Today I had a hardish run workout, and I did it on a bike path near where I work. I know this bike path goes slowly uphill on the way out, and therefore (yes, I'm quick like that) somewhat downhill on the way back. I am not above using this occasionally to my advantage in workouts, although today it didn't really matter, since the hard stuff was by heart rate. But what I noticed today, for like the 2,018th time in my running life, is that while the slight uphill is noticeable in the moment, the slight downhill really is not. Had I not just turned around from running uphill for 20 minutes or so, I would've sworn I was on a nice flat when I was really coasting slightly downhill.
Which brings me to the bike. This summer I had several workouts where I headed out on a flat section of road near the Connecticut River--anyone who lives out here knows what I mean (Tuesday night TT course)--and the wind is variable day to day, but usually present in some direction. I would be doing some workout where my HR was not all out, and invariably I would be coasting along without much effort, look down and see that I was in one of the hardest gears, see something like 25 mph on my bike computer, and immediately conclude, "Wow! I've just had a real breakthrough in bike fitness!" I would then spend the rest of the first half of the workout congratulating myself on this breakthrough.
Then I would turn around. And hit a massive headwind. And struggle to keep the pace above 17 mph. And, had I not been afraid of falling over, I would have slapped myself on the forehead and said, "OH! That was a TAILWIND!"

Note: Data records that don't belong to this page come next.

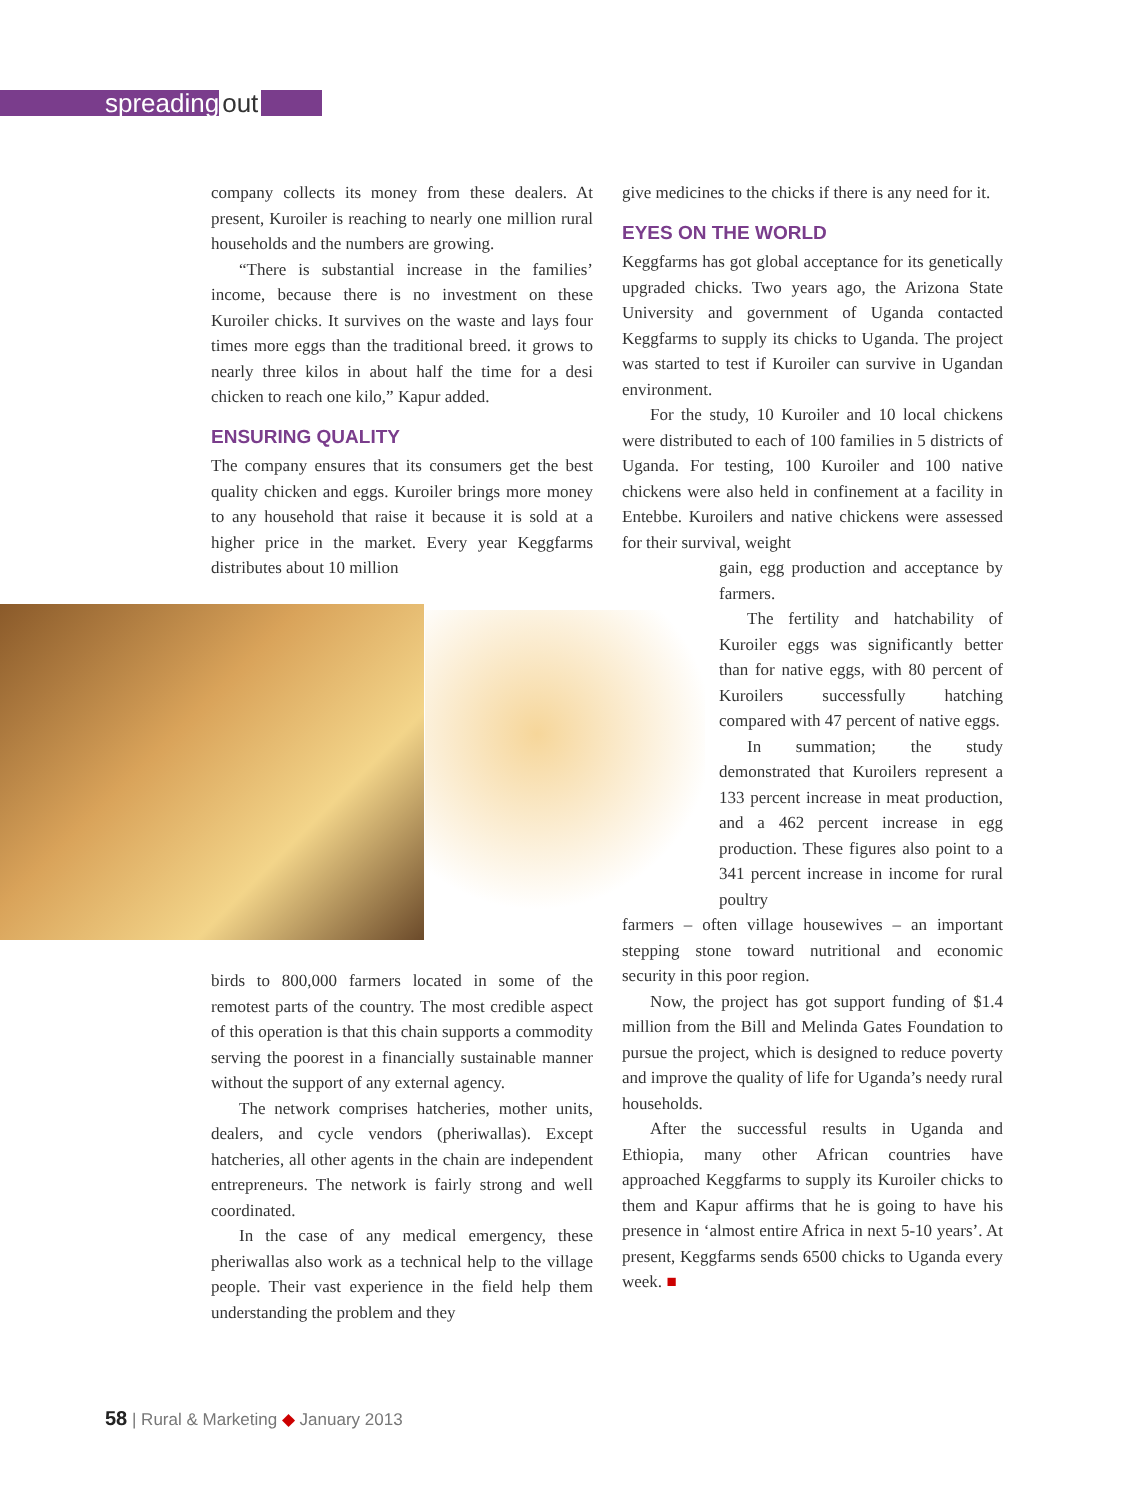spreading out
company collects its money from these dealers. At present, Kuroiler is reaching to nearly one million rural households and the numbers are growing.
“There is substantial increase in the families’ income, because there is no investment on these Kuroiler chicks. It survives on the waste and lays four times more eggs than the traditional breed. it grows to nearly three kilos in about half the time for a desi chicken to reach one kilo,” Kapur added.
ENSURING QUALITY
The company ensures that its consumers get the best quality chicken and eggs. Kuroiler brings more money to any household that raise it because it is sold at a higher price in the market. Every year Keggfarms distributes about 10 million
birds to 800,000 farmers located in some of the remotest parts of the country. The most credible aspect of this operation is that this chain supports a commodity serving the poorest in a financially sustainable manner without the support of any external agency.
The network comprises hatcheries, mother units, dealers, and cycle vendors (pheriwallas). Except hatcheries, all other agents in the chain are independent entrepreneurs. The network is fairly strong and well coordinated.
In the case of any medical emergency, these pheriwallas also work as a technical help to the village people. Their vast experience in the field help them understanding the problem and they
give medicines to the chicks if there is any need for it.
EYES ON THE WORLD
Keggfarms has got global acceptance for its genetically upgraded chicks. Two years ago, the Arizona State University and government of Uganda contacted Keggfarms to supply its chicks to Uganda. The project was started to test if Kuroiler can survive in Ugandan environment.
For the study, 10 Kuroiler and 10 local chickens were distributed to each of 100 families in 5 districts of Uganda. For testing, 100 Kuroiler and 100 native chickens were also held in confinement at a facility in Entebbe. Kuroilers and native chickens were assessed for their survival, weight
gain, egg production and acceptance by farmers.
The fertility and hatchability of Kuroiler eggs was significantly better than for native eggs, with 80 percent of Kuroilers successfully hatching compared with 47 percent of native eggs.
In summation; the study demonstrated that Kuroilers represent a 133 percent increase in meat production, and a 462 percent increase in egg production. These figures also point to a 341 percent increase in income for rural poultry
farmers – often village housewives – an important stepping stone toward nutritional and economic security in this poor region.
Now, the project has got support funding of $1.4 million from the Bill and Melinda Gates Foundation to pursue the project, which is designed to reduce poverty and improve the quality of life for Uganda’s needy rural households.
After the successful results in Uganda and Ethiopia, many other African countries have approached Keggfarms to supply its Kuroiler chicks to them and Kapur affirms that he is going to have his presence in ‘almost entire Africa in next 5-10 years’. At present, Keggfarms sends 6500 chicks to Uganda every week. ■
58 | Rural & Marketing ◆ January 2013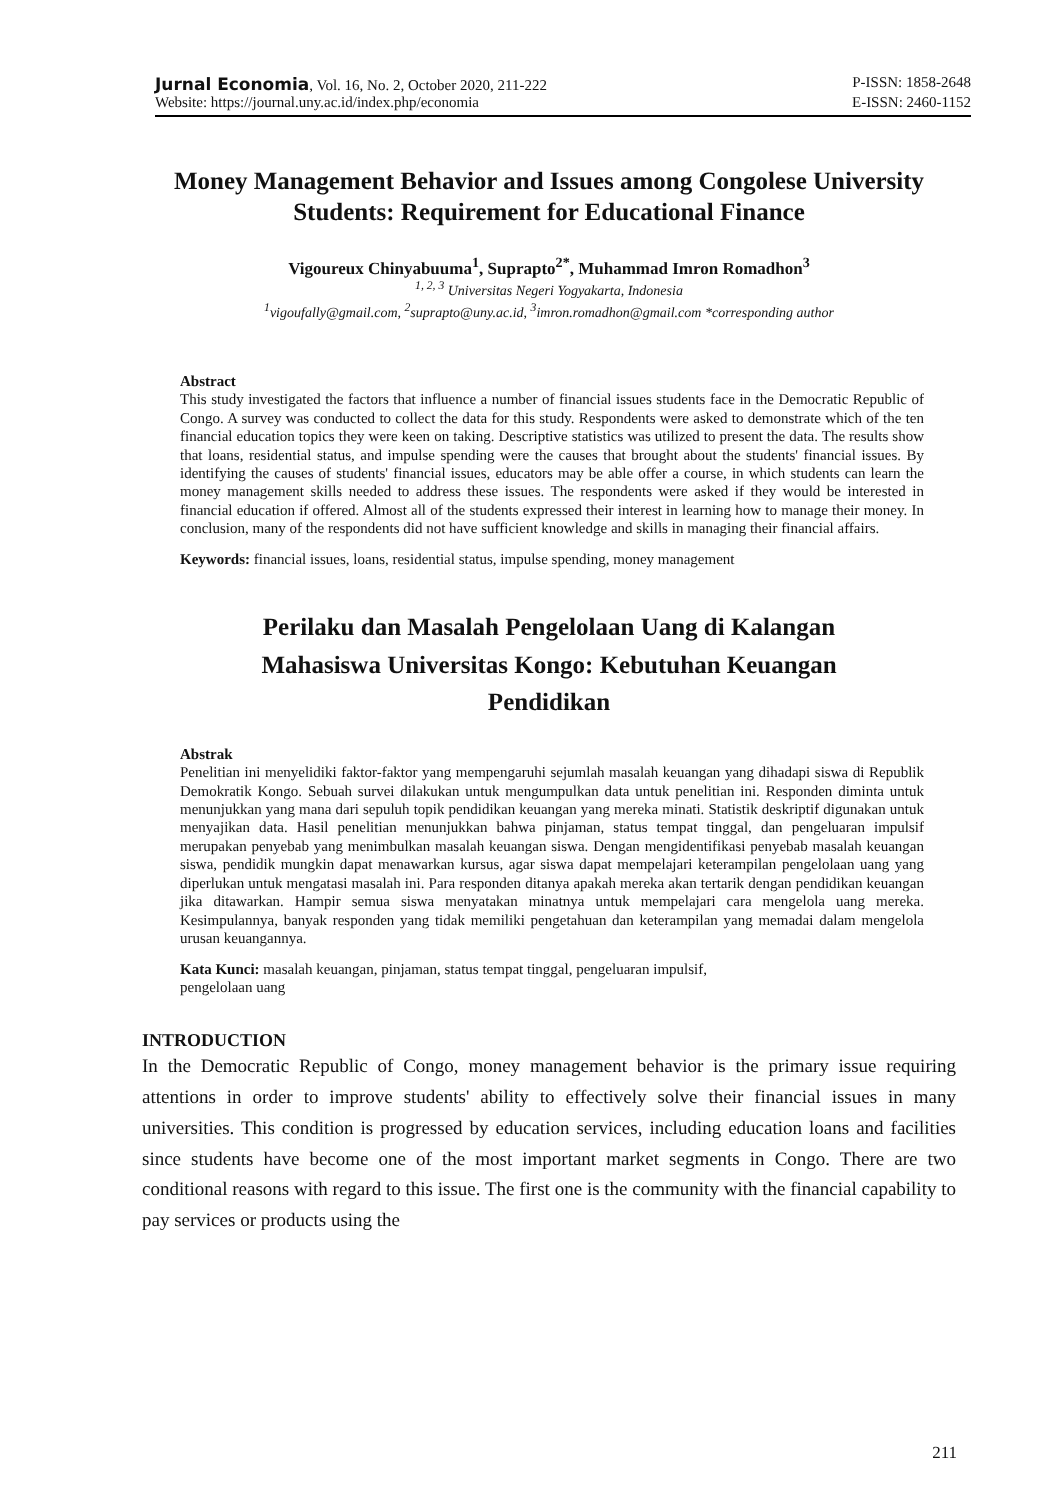Jurnal Economia, Vol. 16, No. 2, October 2020, 211-222 P-ISSN: 1858-2648
Website: https://journal.uny.ac.id/index.php/economia E-ISSN: 2460-1152
Money Management Behavior and Issues among Congolese University Students: Requirement for Educational Finance
Vigoureux Chinyabuuma<sup>1</sup>, Suprapto<sup>2*</sup>, Muhammad Imron Romadhon<sup>3</sup>
<sup>1, 2, 3</sup> Universitas Negeri Yogyakarta, Indonesia
<sup>1</sup> vigoufally@gmail.com, <sup>2</sup>suprapto@uny.ac.id, <sup>3</sup>imron.romadhon@gmail.com *corresponding author
Abstract
This study investigated the factors that influence a number of financial issues students face in the Democratic Republic of Congo. A survey was conducted to collect the data for this study. Respondents were asked to demonstrate which of the ten financial education topics they were keen on taking. Descriptive statistics was utilized to present the data. The results show that loans, residential status, and impulse spending were the causes that brought about the students' financial issues. By identifying the causes of students' financial issues, educators may be able offer a course, in which students can learn the money management skills needed to address these issues. The respondents were asked if they would be interested in financial education if offered. Almost all of the students expressed their interest in learning how to manage their money. In conclusion, many of the respondents did not have sufficient knowledge and skills in managing their financial affairs.
Keywords: financial issues, loans, residential status, impulse spending, money management
Perilaku dan Masalah Pengelolaan Uang di Kalangan Mahasiswa Universitas Kongo: Kebutuhan Keuangan Pendidikan
Abstrak
Penelitian ini menyelidiki faktor-faktor yang mempengaruhi sejumlah masalah keuangan yang dihadapi siswa di Republik Demokratik Kongo. Sebuah survei dilakukan untuk mengumpulkan data untuk penelitian ini. Responden diminta untuk menunjukkan yang mana dari sepuluh topik pendidikan keuangan yang mereka minati. Statistik deskriptif digunakan untuk menyajikan data. Hasil penelitian menunjukkan bahwa pinjaman, status tempat tinggal, dan pengeluaran impulsif merupakan penyebab yang menimbulkan masalah keuangan siswa. Dengan mengidentifikasi penyebab masalah keuangan siswa, pendidik mungkin dapat menawarkan kursus, agar siswa dapat mempelajari keterampilan pengelolaan uang yang diperlukan untuk mengatasi masalah ini. Para responden ditanya apakah mereka akan tertarik dengan pendidikan keuangan jika ditawarkan. Hampir semua siswa menyatakan minatnya untuk mempelajari cara mengelola uang mereka. Kesimpulannya, banyak responden yang tidak memiliki pengetahuan dan keterampilan yang memadai dalam mengelola urusan keuangannya.
Kata Kunci: masalah keuangan, pinjaman, status tempat tinggal, pengeluaran impulsif,
pengelolaan uang
INTRODUCTION
In the Democratic Republic of Congo, money management behavior is the primary issue requiring attentions in order to improve students' ability to effectively solve their financial issues in many universities. This condition is progressed by education services, including education loans and facilities since students have become one of the most important market segments in Congo. There are two conditional reasons with regard to this issue. The first one is the community with the financial capability to pay services or products using the
211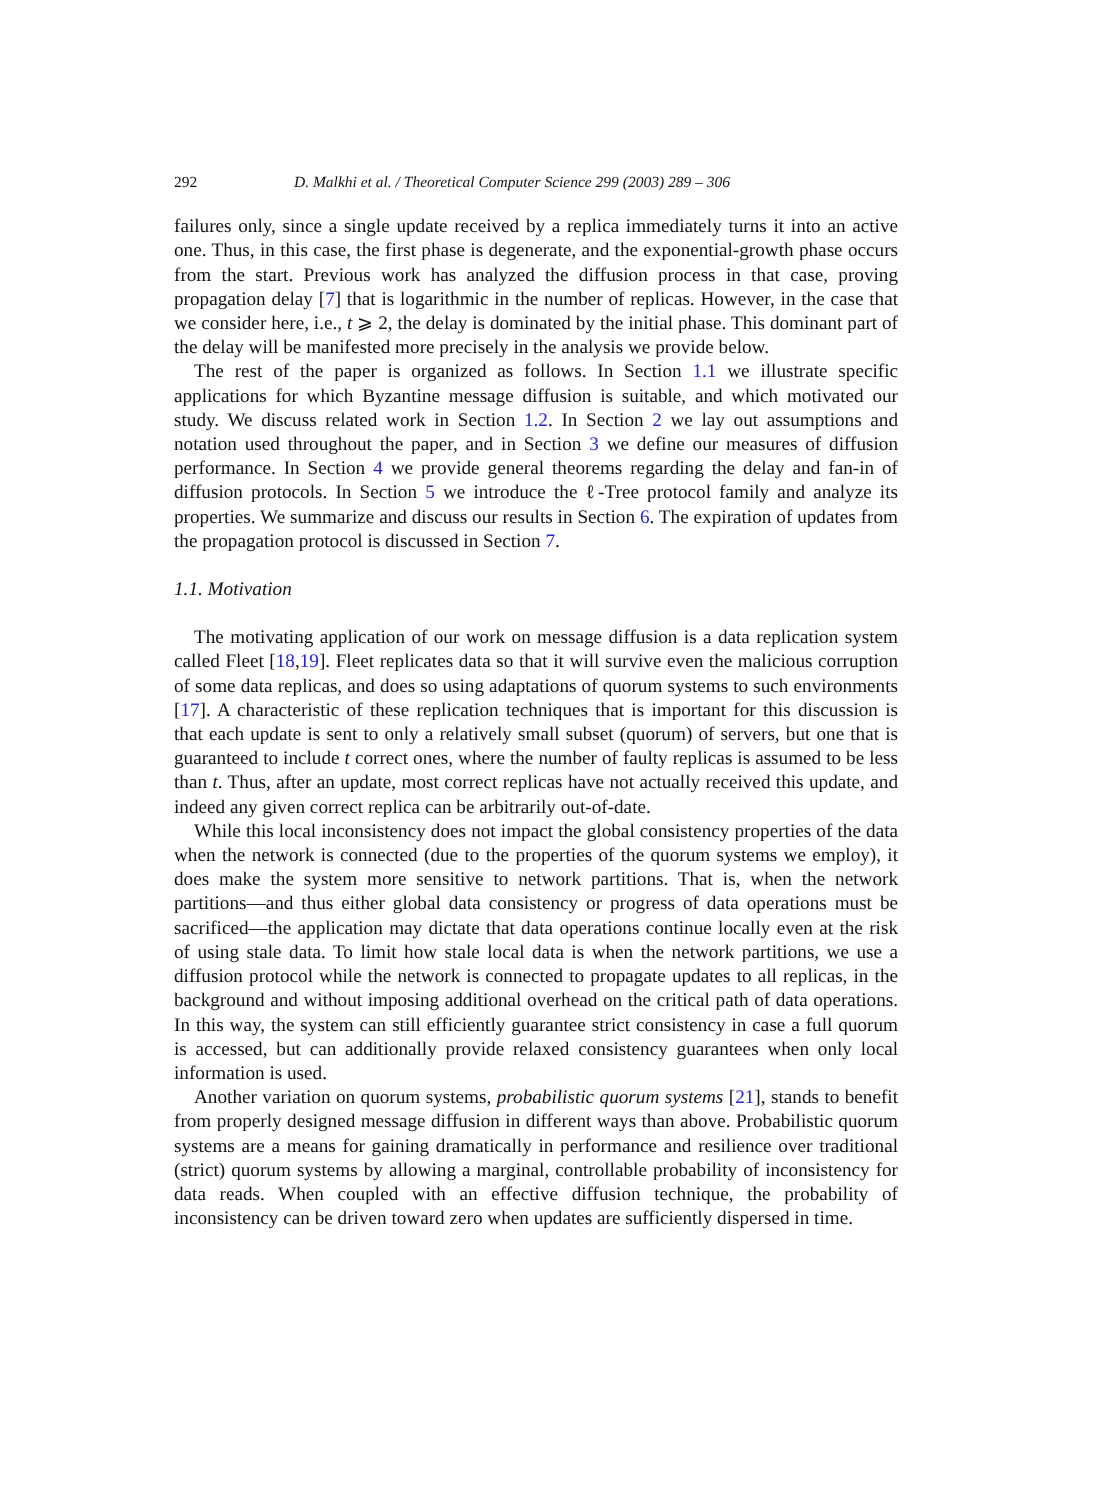292 D. Malkhi et al. / Theoretical Computer Science 299 (2003) 289 – 306
failures only, since a single update received by a replica immediately turns it into an active one. Thus, in this case, the first phase is degenerate, and the exponential-growth phase occurs from the start. Previous work has analyzed the diffusion process in that case, proving propagation delay [7] that is logarithmic in the number of replicas. However, in the case that we consider here, i.e., t ⩾ 2, the delay is dominated by the initial phase. This dominant part of the delay will be manifested more precisely in the analysis we provide below.
The rest of the paper is organized as follows. In Section 1.1 we illustrate specific applications for which Byzantine message diffusion is suitable, and which motivated our study. We discuss related work in Section 1.2. In Section 2 we lay out assumptions and notation used throughout the paper, and in Section 3 we define our measures of diffusion performance. In Section 4 we provide general theorems regarding the delay and fan-in of diffusion protocols. In Section 5 we introduce the ℓ-Tree protocol family and analyze its properties. We summarize and discuss our results in Section 6. The expiration of updates from the propagation protocol is discussed in Section 7.
1.1. Motivation
The motivating application of our work on message diffusion is a data replication system called Fleet [18,19]. Fleet replicates data so that it will survive even the malicious corruption of some data replicas, and does so using adaptations of quorum systems to such environments [17]. A characteristic of these replication techniques that is important for this discussion is that each update is sent to only a relatively small subset (quorum) of servers, but one that is guaranteed to include t correct ones, where the number of faulty replicas is assumed to be less than t. Thus, after an update, most correct replicas have not actually received this update, and indeed any given correct replica can be arbitrarily out-of-date.
While this local inconsistency does not impact the global consistency properties of the data when the network is connected (due to the properties of the quorum systems we employ), it does make the system more sensitive to network partitions. That is, when the network partitions—and thus either global data consistency or progress of data operations must be sacrificed—the application may dictate that data operations continue locally even at the risk of using stale data. To limit how stale local data is when the network partitions, we use a diffusion protocol while the network is connected to propagate updates to all replicas, in the background and without imposing additional overhead on the critical path of data operations. In this way, the system can still efficiently guarantee strict consistency in case a full quorum is accessed, but can additionally provide relaxed consistency guarantees when only local information is used.
Another variation on quorum systems, probabilistic quorum systems [21], stands to benefit from properly designed message diffusion in different ways than above. Probabilistic quorum systems are a means for gaining dramatically in performance and resilience over traditional (strict) quorum systems by allowing a marginal, controllable probability of inconsistency for data reads. When coupled with an effective diffusion technique, the probability of inconsistency can be driven toward zero when updates are sufficiently dispersed in time.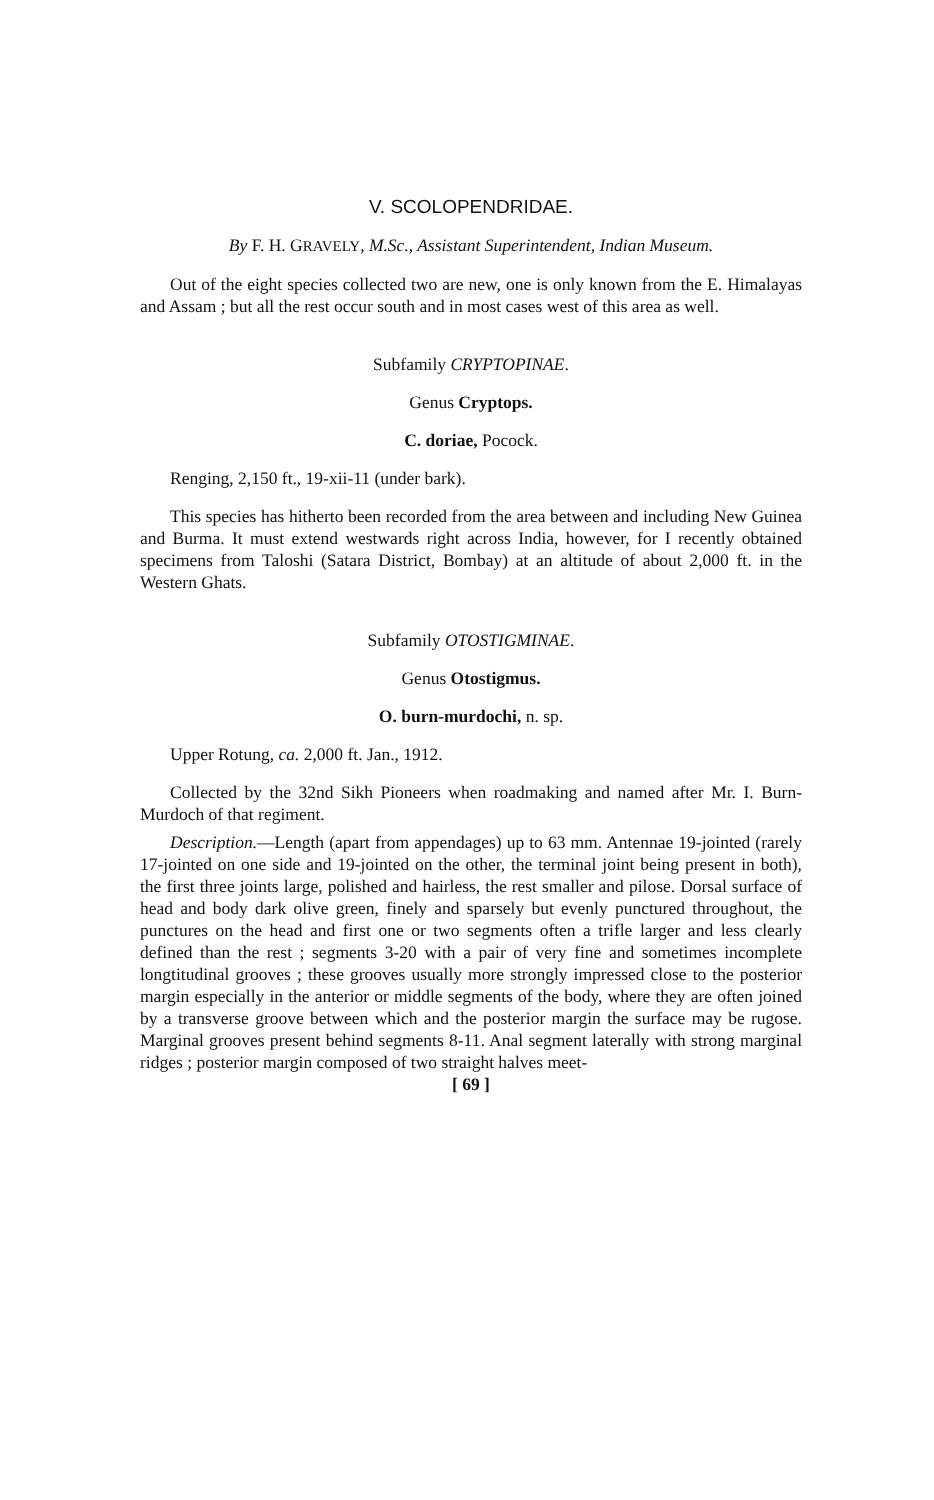V. SCOLOPENDRIDAE.
By F. H. GRAVELY, M.Sc., Assistant Superintendent, Indian Museum.
Out of the eight species collected two are new, one is only known from the E. Himalayas and Assam ; but all the rest occur south and in most cases west of this area as well.
Subfamily CRYPTOPINAE.
Genus Cryptops.
C. doriae, Pocock.
Renging, 2,150 ft., 19-xii-11 (under bark).
This species has hitherto been recorded from the area between and including New Guinea and Burma. It must extend westwards right across India, however, for I recently obtained specimens from Taloshi (Satara District, Bombay) at an altitude of about 2,000 ft. in the Western Ghats.
Subfamily OTOSTIGMINAE.
Genus Otostigmus.
O. burn-murdochi, n. sp.
Upper Rotung, ca. 2,000 ft. Jan., 1912.
Collected by the 32nd Sikh Pioneers when roadmaking and named after Mr. I. Burn-Murdoch of that regiment.
Description.—Length (apart from appendages) up to 63 mm. Antennae 19-jointed (rarely 17-jointed on one side and 19-jointed on the other, the terminal joint being present in both), the first three joints large, polished and hairless, the rest smaller and pilose. Dorsal surface of head and body dark olive green, finely and sparsely but evenly punctured throughout, the punctures on the head and first one or two segments often a trifle larger and less clearly defined than the rest ; segments 3-20 with a pair of very fine and sometimes incomplete longtitudinal grooves ; these grooves usually more strongly impressed close to the posterior margin especially in the anterior or middle segments of the body, where they are often joined by a transverse groove between which and the posterior margin the surface may be rugose. Marginal grooves present behind segments 8-11. Anal segment laterally with strong marginal ridges ; posterior margin composed of two straight halves meet-
[ 69 ]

And then I would repeat this the next week.
The thing is, it ALWAYS feels like there's a headwind on the bike. Because there is, whether or not there's a net tailwind. (I'm sure there's a physics/fluid mechanics term for this, but I'm just going to make one up. There is always a local headwind around, appropriately enough, one's head. Even if there's a gale force wind pushing at one's butt.)
But it's not like I am totally stupid. I do learn from experience. So by the end of the summer, my internal conversation on the way out would go something like this: "Wow! I've just had a real breakthrough in bike fitness!" A minute later: "Oh wait--this happened before, and it was just a tailwind. And in fact, now I see that all the flags on main street in Hatfield are pointed directly away from me. There must be another tailwind today." 30 seconds later: "Yeah, but it doesn't FEEL like there's that much of a tailwind. I must have had some kind of serious breakthrough in bike fitness anyway!" After the turnaround: "Wow--where did this vicious headwind come from?"